Geboren am 15. Dezember 1884 in Lauterberg (Elsaß)
Gestorben am 11. November 1972 in München

Er begann seine Studien in Karlsruhe, war einige Semester in München, machte 1907 das Diplom in Karlsruhe. 1909, nachdem er Stadtbaumeister von Colmar gewesen war, kam er zu Riemerschmid nach München. Schon früh zeigt sich sein besonderer Sinn für saubere Konstruktion und werkgerechtes Bauen. Er wird später der Begründer der Werkgerechtigkeit, die die "Stuttgarter Schule" auszeichnet.

Während des 1. Weltkrieges gestaltet er die Gartenstadt Staaken, die den Siedlungsbau maßgeblich beeinflußt. 1918 holt ihn Bonatz (1952) an die Technische Hochschule Stuttgart, wo eine ideale Zusammenarbeit im Kreis bedeutender Kollegen zum Wohle der jungen Architekten ihren Anfang nimmt. Er bezaubert seine Schüler, mit Begeisterung erfüllen sie seine harten Forderungen. Vielen wird er prägendes Vorbild. Bekannte Bauten Schmitthenners in Stuttgart: Das Haus des Deutschtums (1924/25), die Schule in Zuffenhausen (1930), erster Aufbau des Alten Schlosses nach dem Brand (ab 1932), nach der Zerstörung im 2. Weltkrieg Wiederaufbau ab 1958, Dresdner Bank (1950-53).

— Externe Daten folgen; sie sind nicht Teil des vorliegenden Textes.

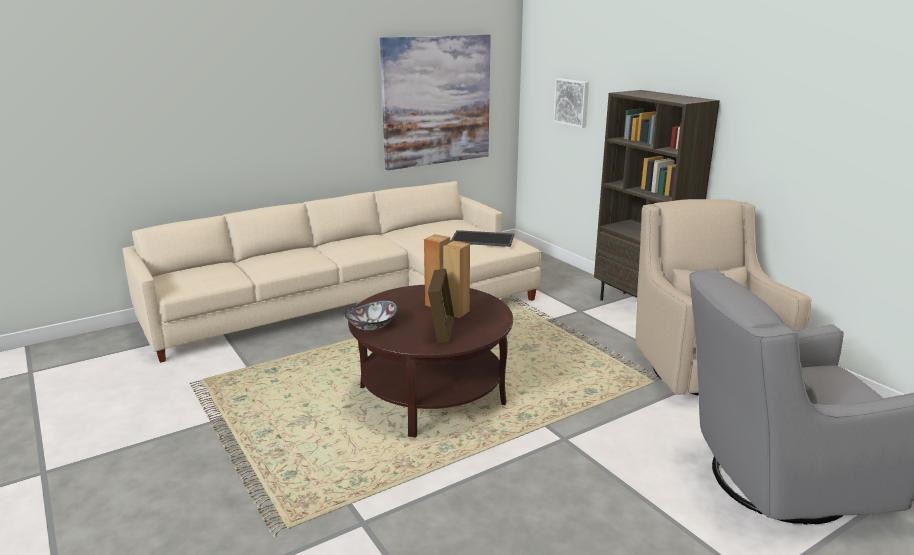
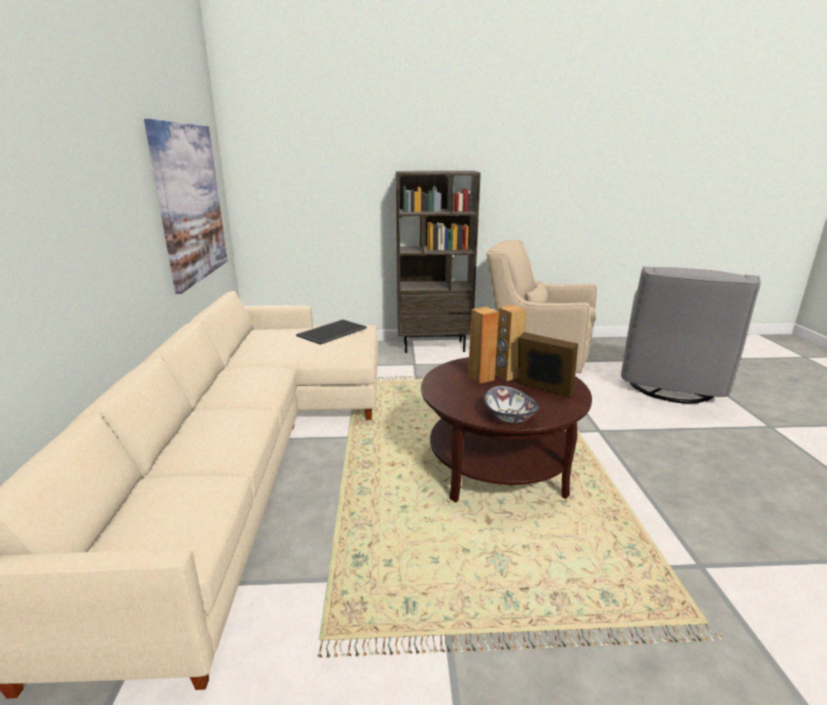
camera: 60 degrees left, 0 degrees up
picture [553,78,589,128] -> none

Unerreicht ist die Noblesse und die Ausgewogenheit seiner Wohnbauten. Als Beispiele seien genannt: das schöne "Gespann" in Badenweiler: die Häuser für die Freunde Annette Kolb (1966) und René Schickere (1922) und das Haus Kienzle in Baden-Baden (1965).

Schmitthenner war u. a. Ehrenmitglied der Akademie der bildenden Künste in München.

Aufnahme in den Orden 1952.
Vizekanzler des Ordens von 1959 bis 1970.